§ TASK DATA

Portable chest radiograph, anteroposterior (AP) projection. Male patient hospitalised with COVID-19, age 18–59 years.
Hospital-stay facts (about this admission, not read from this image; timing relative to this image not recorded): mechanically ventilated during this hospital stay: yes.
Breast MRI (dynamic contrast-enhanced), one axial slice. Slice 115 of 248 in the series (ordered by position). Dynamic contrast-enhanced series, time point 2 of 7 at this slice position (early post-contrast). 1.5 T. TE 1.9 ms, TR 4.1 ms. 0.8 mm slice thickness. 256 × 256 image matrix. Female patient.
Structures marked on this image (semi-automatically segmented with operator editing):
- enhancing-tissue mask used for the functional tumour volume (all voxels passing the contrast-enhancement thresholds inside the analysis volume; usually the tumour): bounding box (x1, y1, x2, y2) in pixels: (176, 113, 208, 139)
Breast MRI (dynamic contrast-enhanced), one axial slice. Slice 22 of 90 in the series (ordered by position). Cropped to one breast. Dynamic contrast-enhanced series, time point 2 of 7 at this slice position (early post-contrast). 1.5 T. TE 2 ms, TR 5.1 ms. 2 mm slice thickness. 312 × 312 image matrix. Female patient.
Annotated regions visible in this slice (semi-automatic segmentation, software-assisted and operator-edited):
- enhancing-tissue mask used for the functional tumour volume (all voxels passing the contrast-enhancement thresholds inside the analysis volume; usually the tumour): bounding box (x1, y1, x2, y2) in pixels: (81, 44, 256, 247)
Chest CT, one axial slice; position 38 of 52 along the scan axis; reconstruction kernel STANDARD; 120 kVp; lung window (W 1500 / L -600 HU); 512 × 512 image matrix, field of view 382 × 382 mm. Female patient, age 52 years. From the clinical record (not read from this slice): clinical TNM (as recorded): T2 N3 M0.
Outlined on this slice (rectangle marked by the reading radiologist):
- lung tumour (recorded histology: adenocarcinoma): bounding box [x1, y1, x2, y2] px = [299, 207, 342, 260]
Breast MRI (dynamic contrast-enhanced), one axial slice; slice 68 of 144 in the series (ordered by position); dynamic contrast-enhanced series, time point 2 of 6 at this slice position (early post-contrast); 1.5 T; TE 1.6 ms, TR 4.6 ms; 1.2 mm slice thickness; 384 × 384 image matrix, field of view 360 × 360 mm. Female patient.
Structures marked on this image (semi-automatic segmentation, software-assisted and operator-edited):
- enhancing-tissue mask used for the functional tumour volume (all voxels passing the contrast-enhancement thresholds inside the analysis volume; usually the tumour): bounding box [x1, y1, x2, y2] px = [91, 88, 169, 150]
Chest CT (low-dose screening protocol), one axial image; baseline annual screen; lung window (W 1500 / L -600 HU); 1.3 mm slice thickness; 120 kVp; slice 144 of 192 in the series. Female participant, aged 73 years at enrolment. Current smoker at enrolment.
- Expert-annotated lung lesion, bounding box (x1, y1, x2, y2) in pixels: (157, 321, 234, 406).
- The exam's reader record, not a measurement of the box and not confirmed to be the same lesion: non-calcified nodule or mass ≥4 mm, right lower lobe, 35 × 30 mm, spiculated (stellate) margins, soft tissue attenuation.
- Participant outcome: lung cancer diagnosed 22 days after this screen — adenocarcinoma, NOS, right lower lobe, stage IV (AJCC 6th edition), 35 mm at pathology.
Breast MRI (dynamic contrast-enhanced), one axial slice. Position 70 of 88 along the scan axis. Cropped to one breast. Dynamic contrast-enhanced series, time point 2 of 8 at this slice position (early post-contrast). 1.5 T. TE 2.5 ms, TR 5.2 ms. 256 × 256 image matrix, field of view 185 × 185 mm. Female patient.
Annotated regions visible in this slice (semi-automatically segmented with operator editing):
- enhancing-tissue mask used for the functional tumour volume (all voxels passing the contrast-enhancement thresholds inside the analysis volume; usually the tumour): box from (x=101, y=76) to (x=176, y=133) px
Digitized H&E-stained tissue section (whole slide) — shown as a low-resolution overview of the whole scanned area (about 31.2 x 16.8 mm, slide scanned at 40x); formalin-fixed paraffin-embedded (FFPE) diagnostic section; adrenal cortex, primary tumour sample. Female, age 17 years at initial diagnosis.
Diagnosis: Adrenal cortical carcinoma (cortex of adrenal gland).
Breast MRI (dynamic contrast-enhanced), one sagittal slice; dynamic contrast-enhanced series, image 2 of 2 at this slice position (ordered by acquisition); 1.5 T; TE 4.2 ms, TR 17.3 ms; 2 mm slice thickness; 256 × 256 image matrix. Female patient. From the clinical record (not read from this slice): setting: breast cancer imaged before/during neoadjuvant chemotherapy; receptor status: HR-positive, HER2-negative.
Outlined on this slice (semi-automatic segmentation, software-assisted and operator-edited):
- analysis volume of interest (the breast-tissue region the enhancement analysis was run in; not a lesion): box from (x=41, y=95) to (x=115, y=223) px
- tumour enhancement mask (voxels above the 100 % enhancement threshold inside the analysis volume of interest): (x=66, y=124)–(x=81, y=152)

§ ABOUT THIS TASK
Write out only what runs from the line holding "Breast MRI (dynamic contrast-enhanced), one sagittal" through the last line of the records, exactly as shown.

§ ANSWER SPACE
Breast MRI (dynamic contrast-enhanced), one sagittal slice; dynamic contrast-enhanced series, image 2 of 2 at this slice position (ordered by acquisition); 1.5 T; TE 4.2 ms, TR 17.3 ms; 2 mm slice thickness; 256 × 256 image matrix. Female patient. From the clinical record (not read from this slice): setting: breast cancer imaged before/during neoadjuvant chemotherapy; receptor status: HR-positive, HER2-negative.
Outlined on this slice (semi-automatic segmentation, software-assisted and operator-edited):
- analysis volume of interest (the breast-tissue region the enhancement analysis was run in; not a lesion): box from (x=41, y=95) to (x=115, y=223) px
- tumour enhancement mask (voxels above the 100 % enhancement threshold inside the analysis volume of interest): (x=66, y=124)–(x=81, y=152)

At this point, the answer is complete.